#### Load functions

This line loads several notebooks that are necessary for running the entire pipeline. These notebooks define the `config` variable and functions used for the pipeline. This functions are stored in several different files in the `src` folder, with the following order:
* *`data`* contains functions for loading and processing data:
  * `get_config`: loads the `config` variable that will be used throughout the code. It contains paths to read files, information on how to treat the data sources, and paths for the output. Please note that this is the only file that does not define functions but a variable. Because of how Data Bricks loas files, this variable is available in the rest of the execution.
  * `get_raw_data`: loads the functions that read the raw data files. This data files have been processed previously only to remove sensitive columns. This file also contains auxiliary functions, such as `format_as_character`, that normalizes text strings (makes them lowercase, removes leading and trailing spaces and appropiately replaces non unicode characters). On the `config` file, under the `data_params` section, the user can find the specification for each data set, containing information such as:
    * The columns to drop / keep.
    * The columns to rename.
    * How to format the columns (character, integer, float, id).
  * `get_processed_data`: takes the input from the `get_raw_data` functions and further process the data sets. So far, only a function for the Service Requests table has been necessary.
  * `test_wrappers_for_data_loading`: helper functions that are used for different tests, mainly within the `get_raw_data` functions.
* *`features`* contains functions for creating the master table:
  * `customer_base`: creates a table with the ids (tenant and unit, named `htenant` and `hunit` respectively) and the appropiate date (column named `id_date`).
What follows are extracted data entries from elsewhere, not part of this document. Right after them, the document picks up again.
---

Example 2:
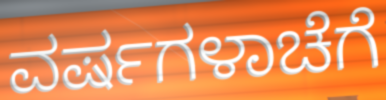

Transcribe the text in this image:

ವರ್ಷಗಳಾಚೆಗೆ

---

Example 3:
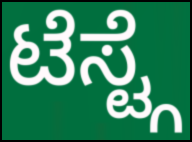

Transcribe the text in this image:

ಟೆಸ್ಟ್ಗೆ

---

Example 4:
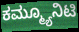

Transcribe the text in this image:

ಕಮ್ಮ್ಯೂನಿಟಿ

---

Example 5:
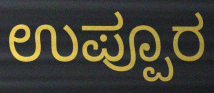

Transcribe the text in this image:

ಉಪ್ಪೂರ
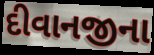
દીવાનજીના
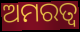
ଅମରତ୍ଵ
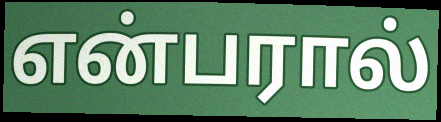
என்பரால்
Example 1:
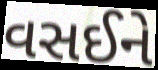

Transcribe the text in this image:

વસઈને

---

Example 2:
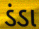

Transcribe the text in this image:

ડંડા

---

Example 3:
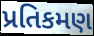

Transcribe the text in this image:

પ્રતિકમણ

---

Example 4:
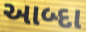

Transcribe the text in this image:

આબ્દા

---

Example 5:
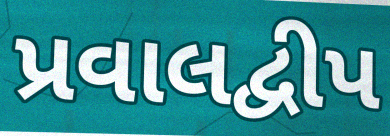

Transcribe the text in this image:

પ્રવાલદ્વીપ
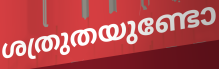
ശത്രുതയുണ്ടോ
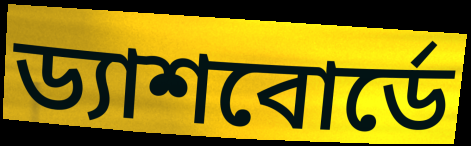
ড্যাশবোর্ডে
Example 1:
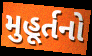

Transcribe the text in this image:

મુહૂર્તનો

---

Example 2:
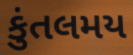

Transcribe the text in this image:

કુંતલમય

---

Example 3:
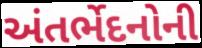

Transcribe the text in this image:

અંતર્ભેદનોની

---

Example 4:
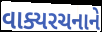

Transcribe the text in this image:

વાક્યરચનાને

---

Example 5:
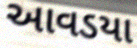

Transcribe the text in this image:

આવડયા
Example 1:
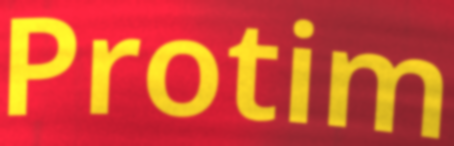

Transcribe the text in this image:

Protim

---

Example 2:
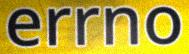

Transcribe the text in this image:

errno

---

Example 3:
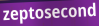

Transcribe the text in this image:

zeptosecond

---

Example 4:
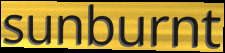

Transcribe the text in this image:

sunburnt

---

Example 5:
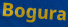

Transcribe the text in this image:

Bogura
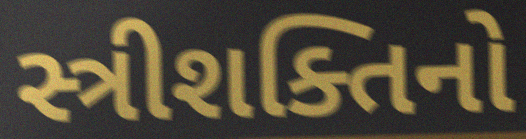
સ્ત્રીશક્તિનો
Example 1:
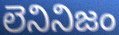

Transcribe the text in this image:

లెనినిజం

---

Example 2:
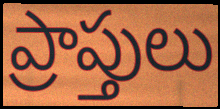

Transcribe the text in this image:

ప్రాప్తులు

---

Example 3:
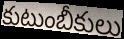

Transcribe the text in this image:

కుటుంబీకులు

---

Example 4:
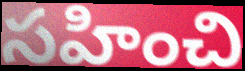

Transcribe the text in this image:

సహించి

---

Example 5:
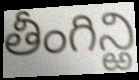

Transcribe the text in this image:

తీంగిన్ఱి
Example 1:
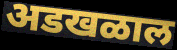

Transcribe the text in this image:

अडखळाल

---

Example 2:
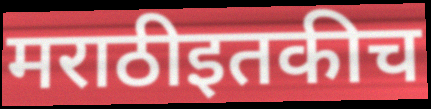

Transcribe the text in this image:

मराठीइतकीच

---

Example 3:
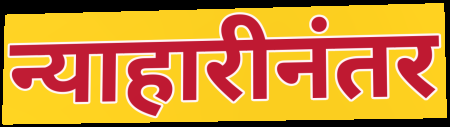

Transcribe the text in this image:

न्याहारीनंतर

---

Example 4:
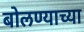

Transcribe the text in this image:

बोलण्याच्या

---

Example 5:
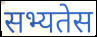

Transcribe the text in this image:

सभ्यतेस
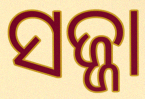
ସଜ୍ଜା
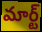
మార్ట్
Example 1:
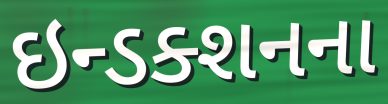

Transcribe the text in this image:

ઇન્ડક્શનના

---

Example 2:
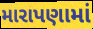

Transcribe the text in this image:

મારાપણામાં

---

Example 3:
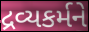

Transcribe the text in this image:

દ્રવ્યકર્મને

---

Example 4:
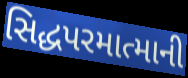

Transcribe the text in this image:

સિદ્ધપરમાત્માની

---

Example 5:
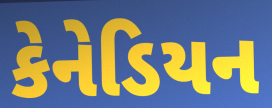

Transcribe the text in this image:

કેનેડિયન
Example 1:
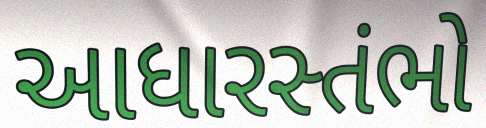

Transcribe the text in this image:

આધારસ્તંભો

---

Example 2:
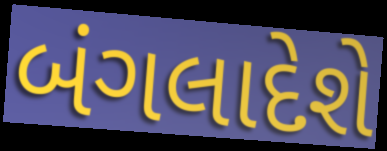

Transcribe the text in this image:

બંગલાદેશે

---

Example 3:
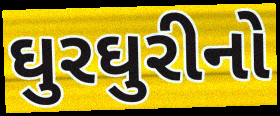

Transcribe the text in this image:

ઘુરઘુરીનો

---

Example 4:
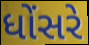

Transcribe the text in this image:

ધોંસરે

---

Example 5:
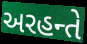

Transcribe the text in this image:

અરહન્તે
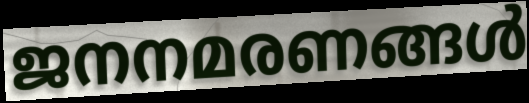
ജനനമരണങ്ങൾ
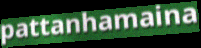
pattanhamaina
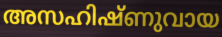
അസഹിഷ്ണുവായ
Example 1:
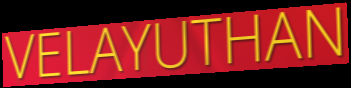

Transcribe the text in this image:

VELAYUTHAN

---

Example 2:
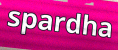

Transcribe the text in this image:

spardha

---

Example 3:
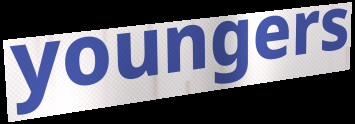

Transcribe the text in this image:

For each date, only the customers that are individual and whose contract expires in three months appear. This function only considers contract start and end dates, but not the check out date.
  * `target`: creates a table with the move out date for all individual customers. 
  * `add_features`: functions that add variables to the master table: 
    * Demographic, such as the coordinates of the country of origin of the tenant.
    * Unit features, such as the square footage or boolean variables based on the description (e.g., `is_economic_unit` or `is_luxury_unit`).
    * Average price features, which contains rations of the rent and the rent per square feet with different averages (global, per community, per unit type).
    * Service requests features.
  * `master_table`: uses the other functions in this section to create the master table, and also contains a function, `get_feats` that returns the features from the master table. The process followed to create the master table is as follows:
    * It creates the customer base (the table with the customers that need to be scored each month).
    * It adds, through a left join, the the check out date.
    * It filters out customers who churned before their scoring date.
    * It creates the column with the target.
    * It adds, through a left join, the demographic features.
    * It adds, through a left join, the unit features.
    * It adds, through a left join, the service request features.
    * Creates additional variables, such as price per square feet.
    * It adds, through a left join, the ratios with the average prices.
* *`models`*:
  * `dataset_split`: defines a function for splitting the master table in train, dev and test, returning the features matrix as well as the target.
  * `model_metrics`: defines functions for evaluating the performance of the model, through the per decile metrics and the most important variables data frame.
  * `model_definition`: which returns a model object from the `sklearn` library with the appropiate parameters, as specified in the `config` dictionary.
* *`visualization`*: 
  * `plots`: defines a function for plotting the ROC curves.

In [0]:
dbutils.fs.mkdirs("FileStore/tables/raw/")

In [0]:
%run /Users/ummeaafia@outlook.com/src/load_functions

In [0]:
config['paths']['raw']['coords']

In [0]:
config['data_params']

#### Reading parameters from `config`

In the following cell, serveral paramters are read from the `config` dictionary, under `model_params`:
* `n_months_target` is read from the `config` dictionary, and it indicates the number of months to consider a positive observation. For example, if scoring in January, assuming `n_months_to_end_for_predicting = 3`, customers whose contracts ends between April 1st and April 30th would be considered for scoring, and a customer would be labeled as churner if he or she churned in the next `n_months_target` since the scoring. If `n_months_target = 5`, positive observations would include churners between January 1st and May 31st.
* `min_train_date` determines what is the earliest possible train date. It is also read from the `config` dict, and is set to June 2018, because earlier data (April and May) seemed to have different distributions.
* `max_months_for_training` is the maximum number of months allowed for the training set.
* `n_months_to_end_for_predicting` determines how many months before the end of the contract the model will be scored. For instance, if `n_months_to_end_for_predicting = 3`, customers whose contract ends between April 1st and April 30th will be scored.
* `target_col` is the name of the column in the master table that contains the target for the model
* `model_algorithm` is the name of the algorithm to use. Please note that for an algorithm to be used, it needs to be loaded from the `sklearn` library. So far, the code only loads `ExtraTreesClassifier` and `RandomForestClassifier`, as they had the best performance in the model development phase.
* `model_params`, which defines the paramters for the model (e.g., number of trees to use).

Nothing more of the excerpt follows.